Task goal: Print the records line for line, starting at their first line and stopping after the line that contains "21: (747, 521)". Include both of those lines.

Excerpted data:
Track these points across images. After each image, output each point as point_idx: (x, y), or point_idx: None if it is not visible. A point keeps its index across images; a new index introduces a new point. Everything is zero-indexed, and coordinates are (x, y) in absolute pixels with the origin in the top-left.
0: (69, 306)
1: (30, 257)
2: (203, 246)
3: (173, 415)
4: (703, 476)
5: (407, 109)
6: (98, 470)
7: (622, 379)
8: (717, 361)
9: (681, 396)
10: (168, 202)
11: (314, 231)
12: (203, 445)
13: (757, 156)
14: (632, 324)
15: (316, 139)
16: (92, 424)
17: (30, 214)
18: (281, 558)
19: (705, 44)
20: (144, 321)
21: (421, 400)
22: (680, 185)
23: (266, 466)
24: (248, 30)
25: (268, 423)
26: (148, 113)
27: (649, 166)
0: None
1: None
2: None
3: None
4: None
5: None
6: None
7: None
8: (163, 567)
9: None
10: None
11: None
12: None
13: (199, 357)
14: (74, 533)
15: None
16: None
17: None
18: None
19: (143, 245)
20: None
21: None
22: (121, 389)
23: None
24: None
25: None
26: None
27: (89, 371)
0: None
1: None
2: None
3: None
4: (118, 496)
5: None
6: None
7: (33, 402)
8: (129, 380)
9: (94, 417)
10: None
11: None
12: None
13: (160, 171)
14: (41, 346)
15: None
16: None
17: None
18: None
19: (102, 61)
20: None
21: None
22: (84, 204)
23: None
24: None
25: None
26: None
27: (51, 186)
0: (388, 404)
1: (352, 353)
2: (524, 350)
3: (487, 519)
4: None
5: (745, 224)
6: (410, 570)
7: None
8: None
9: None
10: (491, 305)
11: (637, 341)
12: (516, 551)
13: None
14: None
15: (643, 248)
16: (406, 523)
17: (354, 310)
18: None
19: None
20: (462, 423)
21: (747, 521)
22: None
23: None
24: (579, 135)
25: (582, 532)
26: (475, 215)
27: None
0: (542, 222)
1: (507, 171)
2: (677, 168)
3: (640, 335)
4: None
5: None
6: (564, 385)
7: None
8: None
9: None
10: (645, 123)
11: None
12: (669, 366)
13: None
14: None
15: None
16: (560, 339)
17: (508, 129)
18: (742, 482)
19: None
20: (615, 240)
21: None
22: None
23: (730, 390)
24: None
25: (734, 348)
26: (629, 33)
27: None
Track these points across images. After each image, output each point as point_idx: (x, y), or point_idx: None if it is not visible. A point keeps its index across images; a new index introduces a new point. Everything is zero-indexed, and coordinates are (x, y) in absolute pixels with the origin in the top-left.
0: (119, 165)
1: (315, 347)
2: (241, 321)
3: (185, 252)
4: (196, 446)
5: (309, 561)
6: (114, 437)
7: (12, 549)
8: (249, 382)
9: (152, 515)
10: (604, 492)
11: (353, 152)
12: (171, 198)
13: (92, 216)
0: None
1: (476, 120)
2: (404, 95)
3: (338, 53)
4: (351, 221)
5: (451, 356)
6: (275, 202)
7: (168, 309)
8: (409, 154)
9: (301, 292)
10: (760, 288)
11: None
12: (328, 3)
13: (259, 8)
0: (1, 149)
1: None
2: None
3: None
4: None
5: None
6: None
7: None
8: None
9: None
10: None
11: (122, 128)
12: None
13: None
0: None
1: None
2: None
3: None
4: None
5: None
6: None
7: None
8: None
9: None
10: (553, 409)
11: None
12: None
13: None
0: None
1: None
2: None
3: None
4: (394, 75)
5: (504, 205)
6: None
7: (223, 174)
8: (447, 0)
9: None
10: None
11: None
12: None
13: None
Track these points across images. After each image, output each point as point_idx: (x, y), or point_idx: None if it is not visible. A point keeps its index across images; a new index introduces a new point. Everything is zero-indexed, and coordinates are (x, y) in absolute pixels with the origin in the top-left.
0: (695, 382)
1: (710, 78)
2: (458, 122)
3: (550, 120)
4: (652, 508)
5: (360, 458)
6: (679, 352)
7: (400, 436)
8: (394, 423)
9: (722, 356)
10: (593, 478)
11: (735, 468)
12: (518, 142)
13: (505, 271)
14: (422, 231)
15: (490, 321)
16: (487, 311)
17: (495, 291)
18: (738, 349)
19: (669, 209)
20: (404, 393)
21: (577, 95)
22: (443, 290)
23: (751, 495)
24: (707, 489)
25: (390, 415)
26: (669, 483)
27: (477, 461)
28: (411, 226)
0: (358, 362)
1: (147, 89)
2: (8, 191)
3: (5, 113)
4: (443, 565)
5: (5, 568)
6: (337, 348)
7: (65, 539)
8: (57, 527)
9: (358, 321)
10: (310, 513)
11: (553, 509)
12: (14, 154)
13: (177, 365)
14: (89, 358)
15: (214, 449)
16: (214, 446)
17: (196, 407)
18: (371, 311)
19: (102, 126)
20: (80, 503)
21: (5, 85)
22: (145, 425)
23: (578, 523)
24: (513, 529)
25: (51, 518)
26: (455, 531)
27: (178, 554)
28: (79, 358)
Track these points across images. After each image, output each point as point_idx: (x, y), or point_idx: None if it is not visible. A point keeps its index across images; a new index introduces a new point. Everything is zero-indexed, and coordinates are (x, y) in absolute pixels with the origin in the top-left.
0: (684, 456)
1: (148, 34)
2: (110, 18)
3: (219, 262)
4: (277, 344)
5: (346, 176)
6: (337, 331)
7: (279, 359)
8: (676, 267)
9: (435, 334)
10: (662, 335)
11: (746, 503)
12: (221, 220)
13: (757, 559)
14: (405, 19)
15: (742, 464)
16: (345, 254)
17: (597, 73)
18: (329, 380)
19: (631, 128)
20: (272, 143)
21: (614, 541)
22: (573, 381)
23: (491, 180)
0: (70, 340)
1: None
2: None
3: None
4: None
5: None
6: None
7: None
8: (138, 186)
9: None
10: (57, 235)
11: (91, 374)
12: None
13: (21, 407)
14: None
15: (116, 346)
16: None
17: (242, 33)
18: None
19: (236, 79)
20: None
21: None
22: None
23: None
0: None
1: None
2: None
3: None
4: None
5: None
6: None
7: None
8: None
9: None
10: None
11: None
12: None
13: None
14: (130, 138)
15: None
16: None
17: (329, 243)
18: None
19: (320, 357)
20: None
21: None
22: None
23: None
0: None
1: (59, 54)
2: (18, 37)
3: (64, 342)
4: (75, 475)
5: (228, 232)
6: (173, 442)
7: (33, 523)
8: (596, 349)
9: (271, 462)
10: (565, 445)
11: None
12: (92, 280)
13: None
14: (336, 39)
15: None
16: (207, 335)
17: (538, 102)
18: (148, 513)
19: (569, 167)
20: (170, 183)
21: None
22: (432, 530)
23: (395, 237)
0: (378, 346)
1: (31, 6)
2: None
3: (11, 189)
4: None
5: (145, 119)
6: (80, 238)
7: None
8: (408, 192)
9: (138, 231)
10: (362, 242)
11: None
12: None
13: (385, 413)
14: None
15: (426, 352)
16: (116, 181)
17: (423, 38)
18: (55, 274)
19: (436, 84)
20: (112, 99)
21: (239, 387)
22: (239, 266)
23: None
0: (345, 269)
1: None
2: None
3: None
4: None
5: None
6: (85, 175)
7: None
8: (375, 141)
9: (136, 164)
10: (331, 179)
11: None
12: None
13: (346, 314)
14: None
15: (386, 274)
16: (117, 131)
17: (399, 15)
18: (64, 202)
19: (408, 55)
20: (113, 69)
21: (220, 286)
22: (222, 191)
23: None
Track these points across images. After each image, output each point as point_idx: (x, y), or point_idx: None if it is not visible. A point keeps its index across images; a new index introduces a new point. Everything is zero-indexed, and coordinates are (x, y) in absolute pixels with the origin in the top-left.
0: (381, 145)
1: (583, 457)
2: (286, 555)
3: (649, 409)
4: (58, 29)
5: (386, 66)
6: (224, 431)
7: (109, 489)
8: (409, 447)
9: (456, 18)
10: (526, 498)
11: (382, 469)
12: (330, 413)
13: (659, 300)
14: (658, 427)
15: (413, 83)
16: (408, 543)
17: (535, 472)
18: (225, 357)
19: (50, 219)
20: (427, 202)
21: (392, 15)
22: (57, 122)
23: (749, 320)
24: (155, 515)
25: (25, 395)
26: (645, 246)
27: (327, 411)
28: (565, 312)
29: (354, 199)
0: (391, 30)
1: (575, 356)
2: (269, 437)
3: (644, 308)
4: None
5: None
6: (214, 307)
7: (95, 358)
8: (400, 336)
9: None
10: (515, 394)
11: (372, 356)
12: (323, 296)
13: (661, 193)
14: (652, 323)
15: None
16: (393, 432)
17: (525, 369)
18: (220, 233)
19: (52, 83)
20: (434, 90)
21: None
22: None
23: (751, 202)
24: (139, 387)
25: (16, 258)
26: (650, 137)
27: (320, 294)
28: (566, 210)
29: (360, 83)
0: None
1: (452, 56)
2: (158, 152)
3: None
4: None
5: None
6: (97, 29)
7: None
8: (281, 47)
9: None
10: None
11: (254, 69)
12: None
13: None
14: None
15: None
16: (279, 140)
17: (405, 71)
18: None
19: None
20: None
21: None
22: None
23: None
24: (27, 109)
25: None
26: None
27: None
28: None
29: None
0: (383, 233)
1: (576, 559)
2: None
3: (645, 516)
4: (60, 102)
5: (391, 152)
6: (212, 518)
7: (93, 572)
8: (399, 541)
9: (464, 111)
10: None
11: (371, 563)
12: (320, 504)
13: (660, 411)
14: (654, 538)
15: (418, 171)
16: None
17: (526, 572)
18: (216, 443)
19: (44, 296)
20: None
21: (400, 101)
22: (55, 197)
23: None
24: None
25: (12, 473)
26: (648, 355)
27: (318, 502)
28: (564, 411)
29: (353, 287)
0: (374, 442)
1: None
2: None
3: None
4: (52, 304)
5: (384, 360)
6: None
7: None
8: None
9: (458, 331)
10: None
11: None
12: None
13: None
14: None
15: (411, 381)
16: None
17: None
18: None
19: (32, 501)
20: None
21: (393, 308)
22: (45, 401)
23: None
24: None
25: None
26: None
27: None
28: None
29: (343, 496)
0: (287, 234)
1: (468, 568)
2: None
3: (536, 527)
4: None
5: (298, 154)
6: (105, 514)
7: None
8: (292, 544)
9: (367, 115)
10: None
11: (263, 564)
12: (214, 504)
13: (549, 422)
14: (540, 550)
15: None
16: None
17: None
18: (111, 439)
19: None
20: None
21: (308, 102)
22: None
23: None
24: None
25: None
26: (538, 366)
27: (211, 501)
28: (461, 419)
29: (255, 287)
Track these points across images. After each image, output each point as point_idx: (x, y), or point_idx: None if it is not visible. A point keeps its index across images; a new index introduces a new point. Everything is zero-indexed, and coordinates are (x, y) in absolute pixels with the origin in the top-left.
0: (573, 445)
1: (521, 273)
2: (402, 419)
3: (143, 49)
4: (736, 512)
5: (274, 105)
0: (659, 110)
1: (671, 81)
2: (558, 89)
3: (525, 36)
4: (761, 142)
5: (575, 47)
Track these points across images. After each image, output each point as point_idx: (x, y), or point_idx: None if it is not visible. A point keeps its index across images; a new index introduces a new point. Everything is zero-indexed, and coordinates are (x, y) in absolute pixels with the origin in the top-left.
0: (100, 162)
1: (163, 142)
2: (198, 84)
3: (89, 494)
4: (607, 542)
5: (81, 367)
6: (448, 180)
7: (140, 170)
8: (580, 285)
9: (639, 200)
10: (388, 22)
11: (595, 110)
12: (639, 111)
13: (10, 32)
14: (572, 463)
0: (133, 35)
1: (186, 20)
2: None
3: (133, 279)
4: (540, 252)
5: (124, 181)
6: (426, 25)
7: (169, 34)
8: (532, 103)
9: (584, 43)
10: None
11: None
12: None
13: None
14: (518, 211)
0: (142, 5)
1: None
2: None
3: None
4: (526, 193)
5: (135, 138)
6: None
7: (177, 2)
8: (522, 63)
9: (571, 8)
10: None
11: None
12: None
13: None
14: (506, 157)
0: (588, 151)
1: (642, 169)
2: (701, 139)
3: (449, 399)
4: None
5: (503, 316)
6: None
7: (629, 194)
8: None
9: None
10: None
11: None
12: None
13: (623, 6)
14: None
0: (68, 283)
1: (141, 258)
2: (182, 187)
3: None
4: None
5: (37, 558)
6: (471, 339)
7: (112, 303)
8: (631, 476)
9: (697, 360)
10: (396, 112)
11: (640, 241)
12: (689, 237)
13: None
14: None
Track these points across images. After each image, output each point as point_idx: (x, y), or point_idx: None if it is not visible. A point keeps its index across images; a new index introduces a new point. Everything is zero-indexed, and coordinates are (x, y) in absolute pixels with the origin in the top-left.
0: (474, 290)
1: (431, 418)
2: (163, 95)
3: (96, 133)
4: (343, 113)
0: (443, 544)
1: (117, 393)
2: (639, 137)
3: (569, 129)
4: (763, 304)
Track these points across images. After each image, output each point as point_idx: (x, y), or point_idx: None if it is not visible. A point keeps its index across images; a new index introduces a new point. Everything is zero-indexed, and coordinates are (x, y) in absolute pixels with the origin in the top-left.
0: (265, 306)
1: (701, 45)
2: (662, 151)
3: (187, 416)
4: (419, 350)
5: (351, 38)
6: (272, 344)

Response below:
Track these points across images. After each image, output each point as point_idx: (x, y), or point_idx: None if it is not visible. A point keeps its index across images; a new index introduces a new point. Everything is zero-indexed, and coordinates are (x, y) in absolute pixels with the origin in the top-left.
0: (69, 306)
1: (30, 257)
2: (203, 246)
3: (173, 415)
4: (703, 476)
5: (407, 109)
6: (98, 470)
7: (622, 379)
8: (717, 361)
9: (681, 396)
10: (168, 202)
11: (314, 231)
12: (203, 445)
13: (757, 156)
14: (632, 324)
15: (316, 139)
16: (92, 424)
17: (30, 214)
18: (281, 558)
19: (705, 44)
20: (144, 321)
21: (421, 400)
22: (680, 185)
23: (266, 466)
24: (248, 30)
25: (268, 423)
26: (148, 113)
27: (649, 166)
0: None
1: None
2: None
3: None
4: None
5: None
6: None
7: None
8: (163, 567)
9: None
10: None
11: None
12: None
13: (199, 357)
14: (74, 533)
15: None
16: None
17: None
18: None
19: (143, 245)
20: None
21: None
22: (121, 389)
23: None
24: None
25: None
26: None
27: (89, 371)
0: None
1: None
2: None
3: None
4: (118, 496)
5: None
6: None
7: (33, 402)
8: (129, 380)
9: (94, 417)
10: None
11: None
12: None
13: (160, 171)
14: (41, 346)
15: None
16: None
17: None
18: None
19: (102, 61)
20: None
21: None
22: (84, 204)
23: None
24: None
25: None
26: None
27: (51, 186)
0: (388, 404)
1: (352, 353)
2: (524, 350)
3: (487, 519)
4: None
5: (745, 224)
6: (410, 570)
7: None
8: None
9: None
10: (491, 305)
11: (637, 341)
12: (516, 551)
13: None
14: None
15: (643, 248)
16: (406, 523)
17: (354, 310)
18: None
19: None
20: (462, 423)
21: (747, 521)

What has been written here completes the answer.